ICIMTH 2014, 10th-13th July, 2014, Hotel Divani Palace Acropolis, Athens, Greece
Workshop 1 - The Contribution of Health IT Vendors to the Health System
Implementing ICT in Greek Public Hospitals:
Innovation Stories from the Trenches
Stavros Pitoglou, CTO, Computer Solutions SA
CS was founded in 1987. We currently have systems installed in 32 public hospitals in Greece.
Having dealt with all those institutions for more than 25 years, we have accumulated valuable - and painful at some times- experience in the fields of implementation and adaptation.
If I should distill this experience and come up with a short phrase, it would be:
Hospitals are dreadful institutions to organize.
There are characteristics that apply worldwide. Hospitals are organizations that, by profession, try to combine a variety of scientific fields (medicine, pharmacy, radiology, financial administration, logistics etc), in order to provide a unified service of healing and caregiving in a given economic context, and that, by definition, is a difficult goal to pursue. As far as public hospitals are concerned there is a framework of strict regulations to be followed and conditions to be met.
And then we have Greece. Greece of financial crisis, with a public sector under tremendous pressure, in an environment of constant change, with understaffed agencies and an ongoing struggle to accomplish many things, in a tiny fraction of the time and money.
Well, I could spend hours nagging and grumbling about the troubles and difficulties of our job, singing campfire stories of horror and battle about every time the David of innovation confronts the Goliath of organizational inertia and poor decision making, but I won’t.
After all, as the title of this workshop indicates, I should rather make some reference to our contribution to this part of the Health System as IT vendors.

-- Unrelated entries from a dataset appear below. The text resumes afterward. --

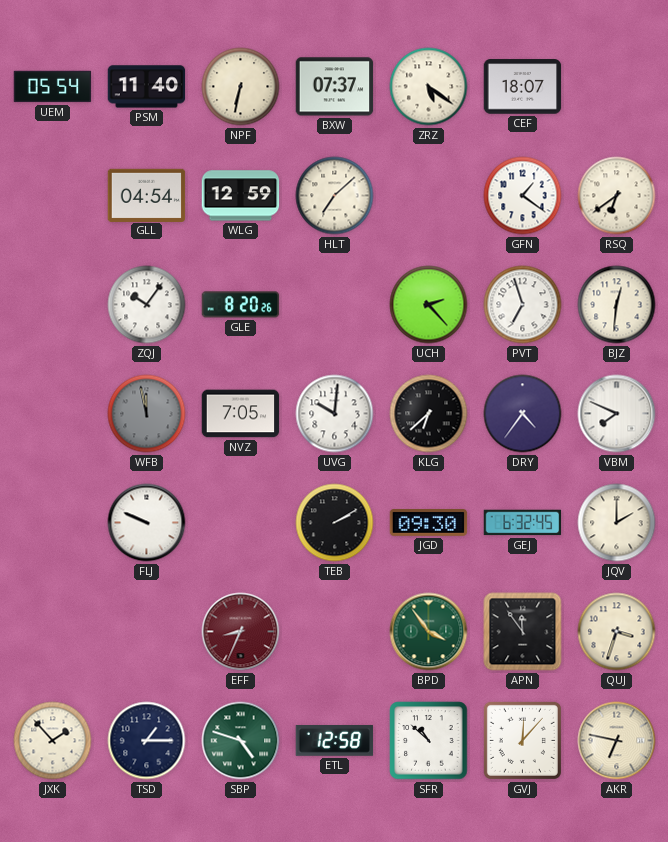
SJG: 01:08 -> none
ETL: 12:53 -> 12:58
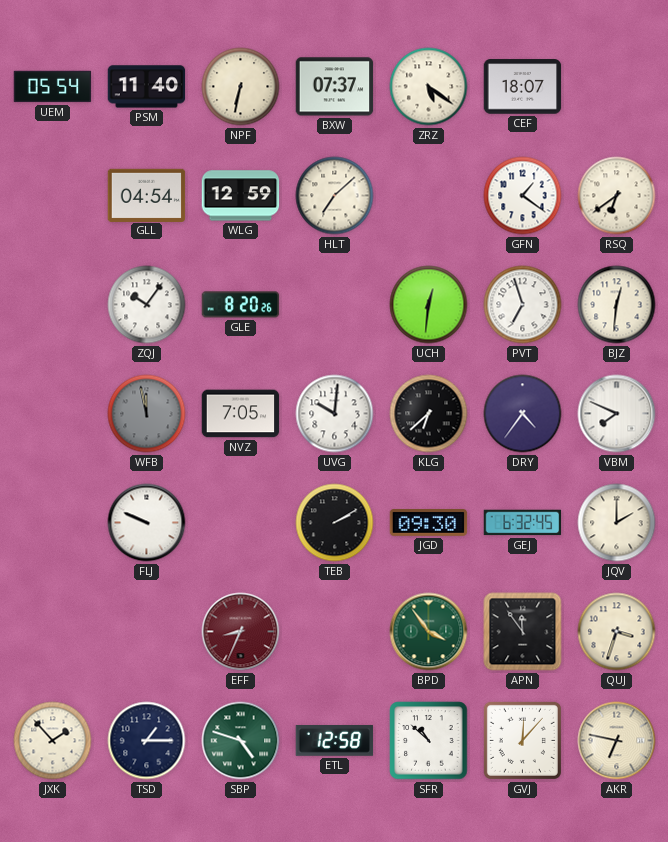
UCH: 2:23 -> 12:31
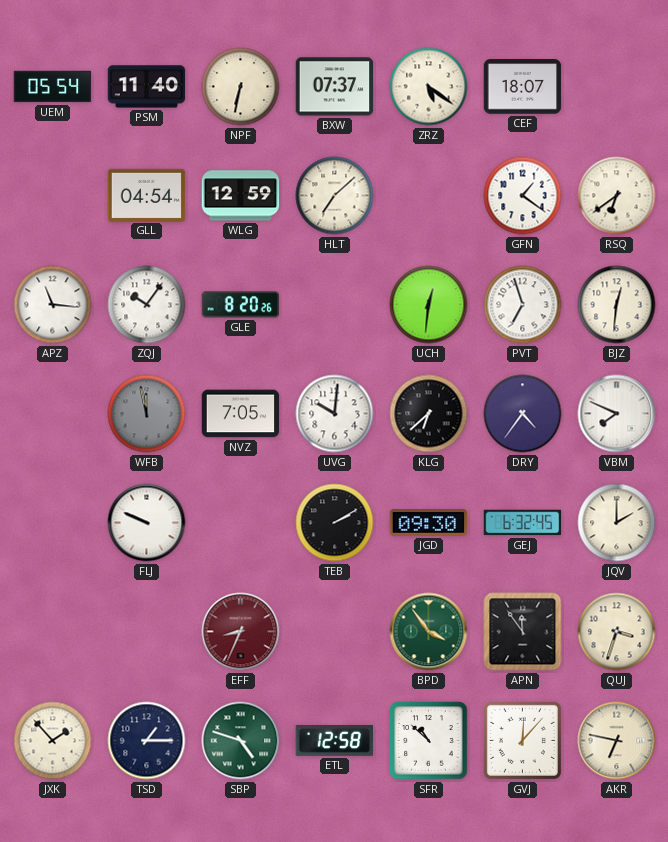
APZ: none -> 11:16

Well, our main task is the art and craft of applying and fitting contemporary achievements of informatics and communications science and technology to our customers’ day-to-day work.
In that sense, our contribution consists of two main notions: innovation and project management. Innovation as applying new methods and tools in an existing process. Project management with the meaning that it’s not enough to know the goal. It is essential to be able to find the means of achieving change and monitoring it.
In other words and from a little different perspective, our job is to deal with all the impediments I mentioned before, and in the same time keep a balance between the technology and the essence of the healthcare service provided.
So, what’s our situation today?
Having established a concrete base of interconnected software systems covering the basic data workflows (financial resource planning and monitoring, supply chain management, patient logistics - that is, admission, accommodation and discharge-, first level medical records etc.), we add up to the functionality, making little steps every time, removing the impediments and monitoring the results as the overall productivity, efficiency and accuracy increases.
Electronic payments
HR Portal
Mobility
Logistics – Bar code scanning
Web Services consumption
Our history is an endless series of steps like these, little or bigger, each of them presenting it’s own difficulties and challenges. Adding them up, I truly believe that today the hospitals find themselves with productive systems and potential that has little to envy compared to more developed, mature and organized markets. And I believe that the IT Vendors’ contribution to this result was, is and will be of great importance. After all, we are responsible to make it truly happen…
If we see innovation as an ongoing project, then it’s time two of the main stakeholders, us-the vendors (mainly focused in practical application) and academic institutions, (mainly focused in the scientific advance) work together more closely and widen our common ground. Conferences and workshops like this one can be excellent opportunities to exchange knowledge and experience, explore new fields of collaboration etc.
Leaving you with the thought that most certainly one can teach an old dog new tricks (don’t forget we make a living out of this…), I thank you for listening to me.